───── Given data

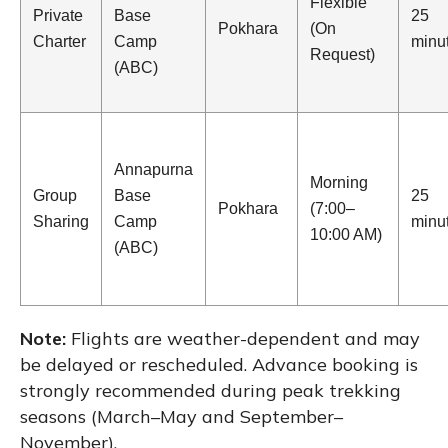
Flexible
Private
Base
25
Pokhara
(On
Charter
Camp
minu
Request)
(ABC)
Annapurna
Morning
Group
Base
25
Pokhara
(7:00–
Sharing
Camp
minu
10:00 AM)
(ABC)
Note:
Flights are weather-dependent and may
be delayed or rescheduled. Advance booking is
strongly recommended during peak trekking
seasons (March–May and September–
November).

──────────
───── Given data

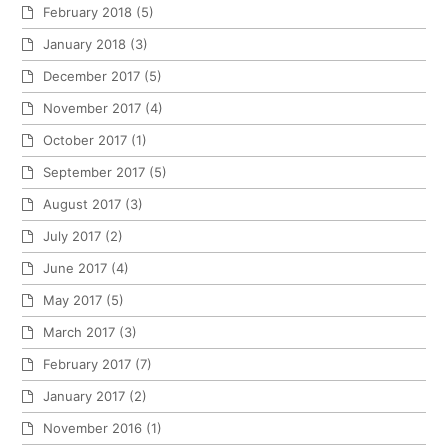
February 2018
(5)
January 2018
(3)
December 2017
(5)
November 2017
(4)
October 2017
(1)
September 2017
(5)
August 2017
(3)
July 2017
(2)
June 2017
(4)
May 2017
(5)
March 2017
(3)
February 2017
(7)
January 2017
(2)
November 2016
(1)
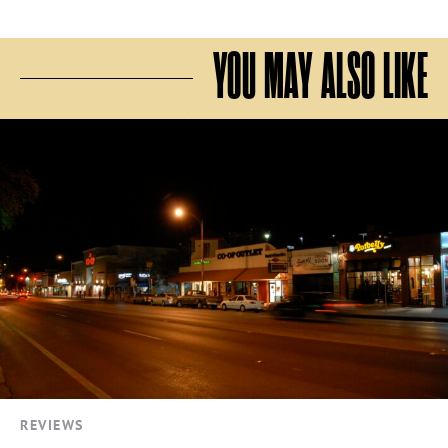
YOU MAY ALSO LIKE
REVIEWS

──────────

* **Problem to solve**:
If a line above holds the string "March", copy it out.

* **Answer box**:
seasons (March–May and September–
March 2017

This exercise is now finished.